Memorial Production Partners LP

500 Dallas Street

Suite 1600

Houston, TX 77002

Re: Memorial Production Partners LP

Ladies and Gentlemen:

We have acted as special counsel to Memorial Production Partners LP, a Delaware limited partnership (the “Partnership”), in connection with (i) the preparation and filing with the Securities and Exchange Commission (the “Commission”) under the Securities Act of 1933, as amended (the “Act”), of the Registration Statement on Form S-3 (File No. 333-199312) (the “Registration Statement”), including the base prospectus contained therein (the “Base Prospectus”) filed by the Partnership for the purpose of registering under the Act common units representing limited partner interests in the Partnership (the “Common Units”) and (ii) the preparation of a prospectus supplement, dated May 25, 2016 (together with the Base Prospectus, the “Prospectus Supplement”) in connection with the offer and sale (the “Offering”) by the Partnership of Common Units having an aggregate offering price of up to $60,000,000 (the “Common Units”). In connection therewith, we have participated in the preparation of the discussions set forth under the captions “Material Income Tax Consequences” and “Material Tax Consequences” (the “Discussion”) in the Registration Statement and the Prospectus Supplement, as applicable.
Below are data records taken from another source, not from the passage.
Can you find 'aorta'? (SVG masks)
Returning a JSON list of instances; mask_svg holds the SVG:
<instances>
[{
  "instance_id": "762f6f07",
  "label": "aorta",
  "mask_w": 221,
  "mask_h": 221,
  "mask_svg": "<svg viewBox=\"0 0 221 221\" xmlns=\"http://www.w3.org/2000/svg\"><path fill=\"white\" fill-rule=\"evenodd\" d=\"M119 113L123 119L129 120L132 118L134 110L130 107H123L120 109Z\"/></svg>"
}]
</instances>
The Discussion, subject to the qualifications and assumptions stated in the Discussion and the limitations and qualifications set forth herein, constitutes our opinion as to the material United States federal income tax consequences for purchasers of the Common Units pursuant to the Offering.

This opinion letter is limited to the matters set forth herein, and no opinions are intended to be implied or may be inferred beyond those expressly stated herein. Our opinion is rendered as of the date hereof and we assume no obligation to update or supplement this opinion or any matter related to this opinion to reflect any change of fact, circumstances, or law after the date hereof. In addition, our opinion is based on the assumption that the matter will be properly presented to the applicable court.

Furthermore, our opinion is not binding on the Internal Revenue Service or a court. In addition, we must note that our opinion represents merely our best legal judgment on the matters presented and that others may disagree with our conclusion. There can be no assurance that the Internal Revenue Service will not take a contrary position or that a court would agree with our opinion if litigated.

 

1111 Louisiana Street, 44th Floor | Houston, Texas 77002-5200 | 713.220.5800 | fax: 713.236.0822 | akingump.com


LOGO

Memorial Production Partners LP

May 25, 2016

Page 2

 

We hereby consent to the filing of this opinion as an exhibit to a Current Report on Form 8-K filed by the Partnership with the Commission on or about the date hereof, to the incorporation by reference of this opinion into the Registration Statement and to the use of our name in the Prospectus Supplement under the captions “Material Income Tax Consequences” and “Material Tax Consequences,” as applicable. In giving this consent, we do not thereby admit that we are within the category of persons whose consent is required under Section 7 of the Act and the rules and regulations thereunder.